What about custom macros and \newcommand?
Standard LaTeX sectioning, math environments, tables, figures, lists, theorems, and citations are supported. Deeply macro-driven papers (harvmac sectioning, custom \newcolumntype) degrade gracefully — the paper still parses, with macro-defined structure counted lower. Pandoc fails outright on these; AILANG keeps going.
Can I get the raw LaTeX equations back?
Yes. Equations are preserved as raw LaTeX inside TextBlock entries with style: "equation". This is what downstream LLMs and RAG systems actually want — don't render to MathML or Unicode.
Is arXiv source freely available?
Yes. arXiv provides bulk .tex source for ~89% of its 2M+ papers.

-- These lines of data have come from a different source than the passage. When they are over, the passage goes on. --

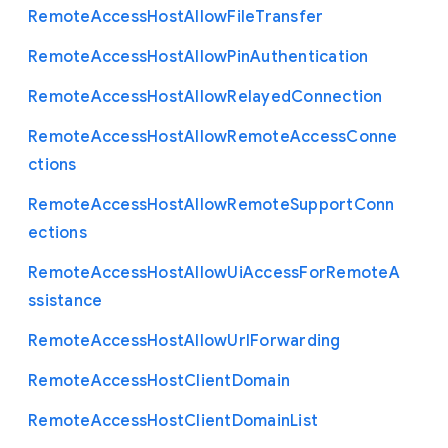
Remote
Access
Host
Allow
File
Transfer
Remote
Access
Host
Allow
Pin
Authentication
Remote
Access
Host
Allow
Relayed
Connection
Remote
Access
Host
Allow
Remote
Access
Conne
ctions
Remote
Access
Host
Allow
Remote
Support
Conn
ections
Remote
Access
Host
Allow
Ui
Access
For
Remote
A
ssistance
Remote
Access
Host
Allow
Url
Forwarding
Remote
Access
Host
Client
Domain
Remote
Access
Host
Client
Domain
List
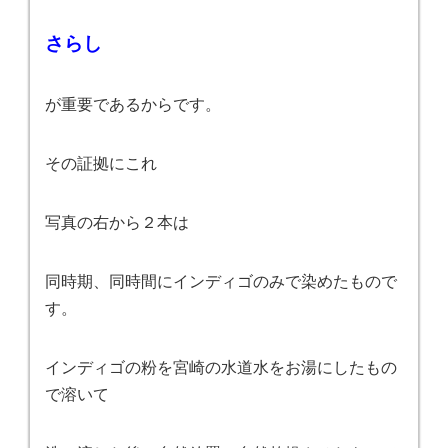
さらし
が重要であるからです。
その証拠にこれ
写真の右から２本は
同時期、同時間にインディゴのみで染めたもので
す。
インディゴの粉を宮崎の水道水をお湯にしたもの
で溶いて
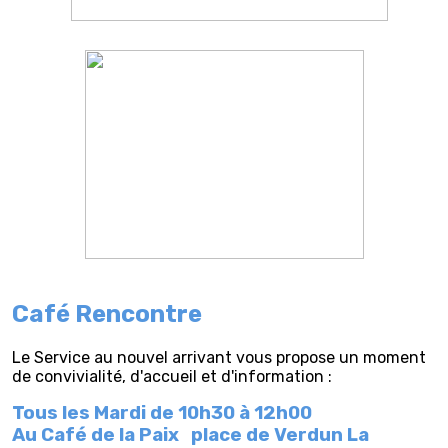
Café Rencontre
Le Service au nouvel arrivant vous propose un moment
de convivialité, d'accueil et d'information :
Tous les Mardi de 10h30 à 12h00
Au Café de la Paix
place de Verdun La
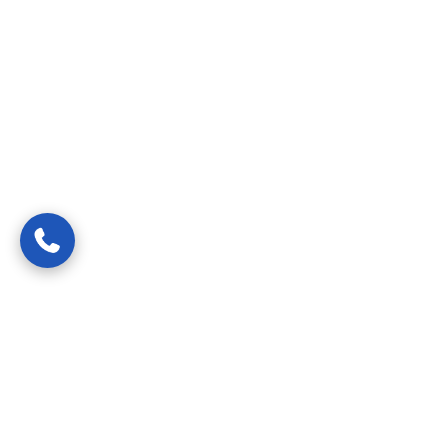
Van spoedreparaties tot preventief onderhoud —
gecertificeerde vakmensen die uw probleem snel, netjes en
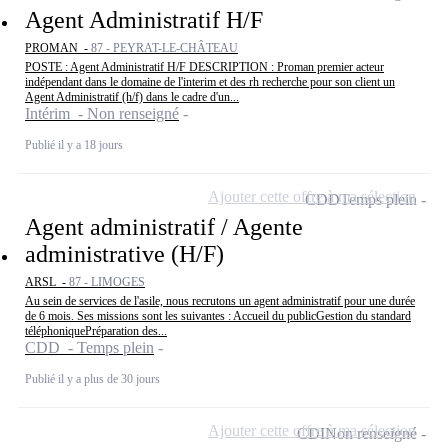
Agent Administratif H/F
PROMAN -
87 - PEYRAT-LE-CHÂTEAU
POSTE : Agent Administratif H/F DESCRIPTION : Proman premier acteur
indépendant dans le domaine de l'interim et des rh recherche pour son client un
Agent Administratif (h/f) dans le cadre d'un...
Intérim - Non renseigné
Publié il y a 18 jours
Ajouter cette offre à ma sélection
CDD
Temps plein
Agent administratif / Agente
administrative (H/F)
ARSL -
87 - LIMOGES
Au sein de services de l'asile, nous recrutons un agent administratif pour une durée
de 6 mois. Ses missions sont les suivantes : Accueil du publicGestion du standard
téléphoniquePréparation des...
CDD - Temps plein
Publié il y a plus de 30 jours
Ajouter cette offre à ma sélection
CDI
Non renseigné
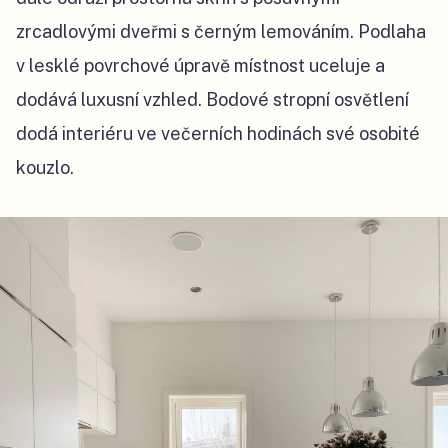
zrcadlovými dveřmi s černým lemováním. Podlaha
v lesklé povrchové úpravě místnost uceluje a
dodává luxusní vzhled. Bodové stropní osvětlení
dodá interiéru v
e večerních hodinách své
osobité
kouzlo.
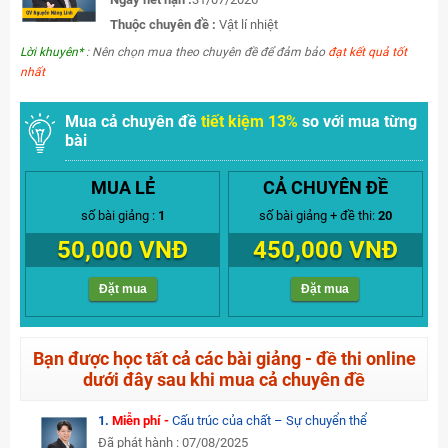
Thuộc chuyên đề :
Vật lí nhiệt
Lời khuyên*
: Nên chọn mua theo chuyên đề để đảm bảo
đạt kết quả tốt
nhất
Mua cả chuyên đề
tiết kiệm 13%
so với mua từng
bài
MUA LẺ
CẢ CHUYÊN ĐỀ
số bài giảng :
1
số bài giảng + đề thi:
20
50,000 VNĐ
450,000 VNĐ
Đặt mua
Đặt mua
Bạn được học tất cả các bài giảng - đề thi online
dưới đây sau khi mua cả chuyên đề
1.
Miễn phí -
Cấu trúc của chất – Sự chuyển thể
Đã phát hành : 07/08/2025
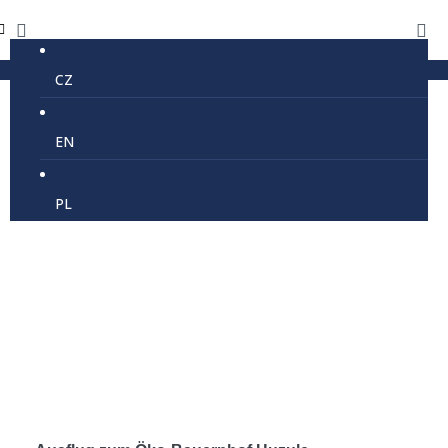
CZ
Tourismus
EN
PL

The remaining ~11% are PDF-only submissions; those fall through to the PDF parsing path.
Does it handle .tar.gz arXiv source bundles?
Not yet — current intake accepts raw .tex files and their referenced siblings. Bundle handling is planned for v0.15.1. Extract the tarball first; the parser will follow \input from there.